The Election Commission has written to all recognised national and state parties in this regard.
The Election Commission has found that some politicians sidestep provisions of the model code while raking up religious issues and has written to political parties in this regard. The poll panel has pointed out that during by-elections, political functionaries tend to issue appeals on religious or communal grounds in areas not covered under the provisions of the model code. And by doing so, they seek to avoid violating its provisions.
"This has... far reaching implications as it would certainly influence the minds of electors of the assembly or parliamentary constituency where the by-election is going on and, thus vitiate the free and fair elections in that constituency," the poll watchdog has written to leaders of all recognised national and state parties.
It has now requested political parties to advise their leaders and cadres to "refrain from making such appeals as intend to disturb the peace and tranquillity of the society".

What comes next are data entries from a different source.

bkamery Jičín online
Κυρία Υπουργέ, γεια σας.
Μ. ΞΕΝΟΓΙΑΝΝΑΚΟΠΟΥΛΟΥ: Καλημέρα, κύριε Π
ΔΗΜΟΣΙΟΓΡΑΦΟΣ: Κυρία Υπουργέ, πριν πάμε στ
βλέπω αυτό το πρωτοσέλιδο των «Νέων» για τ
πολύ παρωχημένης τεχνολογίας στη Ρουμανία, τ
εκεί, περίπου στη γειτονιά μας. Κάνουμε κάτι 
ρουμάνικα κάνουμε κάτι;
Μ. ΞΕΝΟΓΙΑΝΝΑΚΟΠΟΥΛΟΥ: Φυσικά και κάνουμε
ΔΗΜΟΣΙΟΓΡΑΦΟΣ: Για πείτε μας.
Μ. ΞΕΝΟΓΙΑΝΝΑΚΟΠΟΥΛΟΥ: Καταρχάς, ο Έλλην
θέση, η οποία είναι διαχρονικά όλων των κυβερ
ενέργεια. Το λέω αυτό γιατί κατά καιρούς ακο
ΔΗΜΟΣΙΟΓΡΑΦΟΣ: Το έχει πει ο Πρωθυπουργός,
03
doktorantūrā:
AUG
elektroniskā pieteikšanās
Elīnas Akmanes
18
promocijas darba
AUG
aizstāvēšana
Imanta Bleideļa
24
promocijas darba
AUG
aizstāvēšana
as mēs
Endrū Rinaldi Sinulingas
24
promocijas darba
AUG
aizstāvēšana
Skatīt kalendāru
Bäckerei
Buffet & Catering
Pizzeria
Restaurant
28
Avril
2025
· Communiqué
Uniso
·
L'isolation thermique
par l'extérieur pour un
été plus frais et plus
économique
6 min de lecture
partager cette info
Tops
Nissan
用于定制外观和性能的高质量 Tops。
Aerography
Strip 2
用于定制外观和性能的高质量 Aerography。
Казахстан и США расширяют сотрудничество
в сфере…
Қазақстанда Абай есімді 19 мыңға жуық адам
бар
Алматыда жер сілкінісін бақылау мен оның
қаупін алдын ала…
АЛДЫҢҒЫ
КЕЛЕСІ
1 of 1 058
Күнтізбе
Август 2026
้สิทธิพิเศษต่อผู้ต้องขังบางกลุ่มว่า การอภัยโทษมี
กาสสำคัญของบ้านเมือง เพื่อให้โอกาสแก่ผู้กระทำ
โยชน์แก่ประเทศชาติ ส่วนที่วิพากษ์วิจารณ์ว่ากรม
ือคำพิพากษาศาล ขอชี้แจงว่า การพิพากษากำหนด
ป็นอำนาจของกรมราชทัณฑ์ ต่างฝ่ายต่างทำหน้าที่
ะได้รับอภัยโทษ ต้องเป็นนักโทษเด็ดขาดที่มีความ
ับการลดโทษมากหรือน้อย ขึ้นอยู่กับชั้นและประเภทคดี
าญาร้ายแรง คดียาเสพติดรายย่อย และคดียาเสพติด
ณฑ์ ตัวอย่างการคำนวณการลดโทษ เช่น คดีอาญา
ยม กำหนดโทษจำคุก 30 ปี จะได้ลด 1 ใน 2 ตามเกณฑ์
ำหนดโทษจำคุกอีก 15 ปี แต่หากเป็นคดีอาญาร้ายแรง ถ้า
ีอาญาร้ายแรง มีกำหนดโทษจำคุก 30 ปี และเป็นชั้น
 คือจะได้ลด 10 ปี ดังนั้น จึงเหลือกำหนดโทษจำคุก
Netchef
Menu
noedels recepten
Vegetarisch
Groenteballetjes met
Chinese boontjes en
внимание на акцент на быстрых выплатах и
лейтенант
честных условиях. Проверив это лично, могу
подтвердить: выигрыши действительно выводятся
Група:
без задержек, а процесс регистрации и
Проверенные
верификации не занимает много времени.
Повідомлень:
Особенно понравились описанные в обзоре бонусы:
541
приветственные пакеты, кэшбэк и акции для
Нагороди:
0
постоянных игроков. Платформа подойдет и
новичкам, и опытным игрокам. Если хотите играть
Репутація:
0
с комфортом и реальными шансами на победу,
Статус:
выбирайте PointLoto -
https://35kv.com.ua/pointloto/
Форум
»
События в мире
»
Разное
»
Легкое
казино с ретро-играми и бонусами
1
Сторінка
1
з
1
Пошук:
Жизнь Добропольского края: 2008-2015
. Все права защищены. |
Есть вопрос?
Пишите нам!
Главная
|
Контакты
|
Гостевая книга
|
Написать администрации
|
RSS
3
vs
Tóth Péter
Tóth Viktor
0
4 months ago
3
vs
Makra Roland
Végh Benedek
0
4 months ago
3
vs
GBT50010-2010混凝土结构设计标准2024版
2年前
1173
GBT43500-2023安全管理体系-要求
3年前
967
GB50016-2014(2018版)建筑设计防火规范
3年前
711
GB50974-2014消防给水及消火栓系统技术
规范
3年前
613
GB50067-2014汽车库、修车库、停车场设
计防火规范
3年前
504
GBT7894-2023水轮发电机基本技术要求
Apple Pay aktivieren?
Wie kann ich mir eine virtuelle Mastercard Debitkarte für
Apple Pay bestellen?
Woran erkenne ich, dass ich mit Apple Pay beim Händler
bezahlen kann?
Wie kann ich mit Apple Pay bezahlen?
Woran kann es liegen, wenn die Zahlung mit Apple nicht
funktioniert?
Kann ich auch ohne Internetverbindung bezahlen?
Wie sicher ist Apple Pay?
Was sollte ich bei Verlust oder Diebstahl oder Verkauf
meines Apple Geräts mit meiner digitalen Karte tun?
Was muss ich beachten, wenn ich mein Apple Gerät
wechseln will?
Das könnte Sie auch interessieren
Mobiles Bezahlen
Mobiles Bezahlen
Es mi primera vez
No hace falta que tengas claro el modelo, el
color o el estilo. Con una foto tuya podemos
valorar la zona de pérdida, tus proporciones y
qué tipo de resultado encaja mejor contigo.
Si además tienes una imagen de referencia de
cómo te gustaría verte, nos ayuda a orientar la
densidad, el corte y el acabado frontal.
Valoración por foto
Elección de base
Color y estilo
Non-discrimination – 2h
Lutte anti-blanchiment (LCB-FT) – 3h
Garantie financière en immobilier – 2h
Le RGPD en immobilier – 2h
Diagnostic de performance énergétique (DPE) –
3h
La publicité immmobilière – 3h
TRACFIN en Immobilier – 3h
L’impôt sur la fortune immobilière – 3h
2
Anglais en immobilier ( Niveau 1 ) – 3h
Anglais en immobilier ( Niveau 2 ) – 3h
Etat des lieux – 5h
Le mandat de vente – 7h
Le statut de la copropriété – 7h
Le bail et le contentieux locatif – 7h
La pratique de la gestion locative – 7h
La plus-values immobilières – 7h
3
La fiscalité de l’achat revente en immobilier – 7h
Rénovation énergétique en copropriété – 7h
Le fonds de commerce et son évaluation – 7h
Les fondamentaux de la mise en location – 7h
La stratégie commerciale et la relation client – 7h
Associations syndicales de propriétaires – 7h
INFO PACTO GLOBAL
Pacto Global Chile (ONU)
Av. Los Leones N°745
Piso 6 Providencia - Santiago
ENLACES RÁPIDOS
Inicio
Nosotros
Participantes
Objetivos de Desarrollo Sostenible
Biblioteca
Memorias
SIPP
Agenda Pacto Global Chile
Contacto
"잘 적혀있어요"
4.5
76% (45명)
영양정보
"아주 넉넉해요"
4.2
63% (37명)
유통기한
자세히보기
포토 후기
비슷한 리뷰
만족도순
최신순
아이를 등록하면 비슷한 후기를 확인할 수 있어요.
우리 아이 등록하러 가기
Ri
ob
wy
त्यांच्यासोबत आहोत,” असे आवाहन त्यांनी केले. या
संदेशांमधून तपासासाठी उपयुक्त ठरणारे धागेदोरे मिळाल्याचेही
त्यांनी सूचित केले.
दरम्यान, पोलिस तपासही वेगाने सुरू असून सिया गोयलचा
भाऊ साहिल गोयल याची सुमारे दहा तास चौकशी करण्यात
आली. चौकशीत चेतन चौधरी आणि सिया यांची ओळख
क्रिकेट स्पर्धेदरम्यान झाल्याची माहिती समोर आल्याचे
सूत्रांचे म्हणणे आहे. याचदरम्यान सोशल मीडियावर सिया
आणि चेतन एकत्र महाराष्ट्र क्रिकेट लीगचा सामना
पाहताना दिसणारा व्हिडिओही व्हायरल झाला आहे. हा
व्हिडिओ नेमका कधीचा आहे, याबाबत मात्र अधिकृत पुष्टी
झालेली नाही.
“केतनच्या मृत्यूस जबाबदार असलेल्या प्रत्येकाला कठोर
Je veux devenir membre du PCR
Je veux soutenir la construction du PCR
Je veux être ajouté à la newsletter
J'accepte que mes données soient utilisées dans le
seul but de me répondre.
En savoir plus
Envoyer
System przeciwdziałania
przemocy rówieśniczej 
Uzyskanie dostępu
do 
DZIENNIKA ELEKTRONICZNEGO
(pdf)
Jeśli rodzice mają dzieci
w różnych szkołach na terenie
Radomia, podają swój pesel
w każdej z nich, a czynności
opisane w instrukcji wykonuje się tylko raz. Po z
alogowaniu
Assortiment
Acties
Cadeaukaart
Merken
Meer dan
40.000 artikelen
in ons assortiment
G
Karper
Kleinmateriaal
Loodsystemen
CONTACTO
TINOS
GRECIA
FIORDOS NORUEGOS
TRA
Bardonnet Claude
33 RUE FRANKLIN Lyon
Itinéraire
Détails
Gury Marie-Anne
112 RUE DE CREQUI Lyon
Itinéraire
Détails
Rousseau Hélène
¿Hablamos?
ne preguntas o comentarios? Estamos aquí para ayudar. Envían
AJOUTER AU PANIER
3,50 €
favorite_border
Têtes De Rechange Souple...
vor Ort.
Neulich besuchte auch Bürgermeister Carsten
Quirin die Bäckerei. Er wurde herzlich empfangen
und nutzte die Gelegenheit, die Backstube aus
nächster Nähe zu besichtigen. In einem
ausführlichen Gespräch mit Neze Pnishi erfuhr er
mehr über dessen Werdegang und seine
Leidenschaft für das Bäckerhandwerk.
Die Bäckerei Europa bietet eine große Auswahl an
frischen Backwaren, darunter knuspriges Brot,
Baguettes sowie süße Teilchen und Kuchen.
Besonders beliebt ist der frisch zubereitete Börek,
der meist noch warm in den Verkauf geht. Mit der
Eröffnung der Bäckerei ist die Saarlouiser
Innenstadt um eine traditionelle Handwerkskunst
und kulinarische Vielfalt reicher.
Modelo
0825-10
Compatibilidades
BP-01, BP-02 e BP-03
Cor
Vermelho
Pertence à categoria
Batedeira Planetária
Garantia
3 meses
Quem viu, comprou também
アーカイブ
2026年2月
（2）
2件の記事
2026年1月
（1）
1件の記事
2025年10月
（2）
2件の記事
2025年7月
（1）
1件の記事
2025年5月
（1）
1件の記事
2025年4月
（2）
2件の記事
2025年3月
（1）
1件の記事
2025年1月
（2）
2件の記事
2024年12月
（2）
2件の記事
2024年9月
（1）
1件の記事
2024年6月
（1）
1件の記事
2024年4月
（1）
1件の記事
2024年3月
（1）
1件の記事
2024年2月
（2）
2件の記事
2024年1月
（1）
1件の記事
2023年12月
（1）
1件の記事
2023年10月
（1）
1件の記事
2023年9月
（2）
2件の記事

In its June 29 letter, the commission said such statements should not be made at any time throughout the country. It said special care must be taken on the use of words even in the areas where model code is not in force "so that the purity of election process is maintained and no ill feeling is generated among the general public which is essential for conducive atmosphere for conducting free, fair and peaceful elections".
The Model Code of Conduct is a set of norms which has been evolved with the consensus of political parties who have consented to abide by the principles embodied in it. During by-polls, the code is applicable in the entire district in which the constituency falls.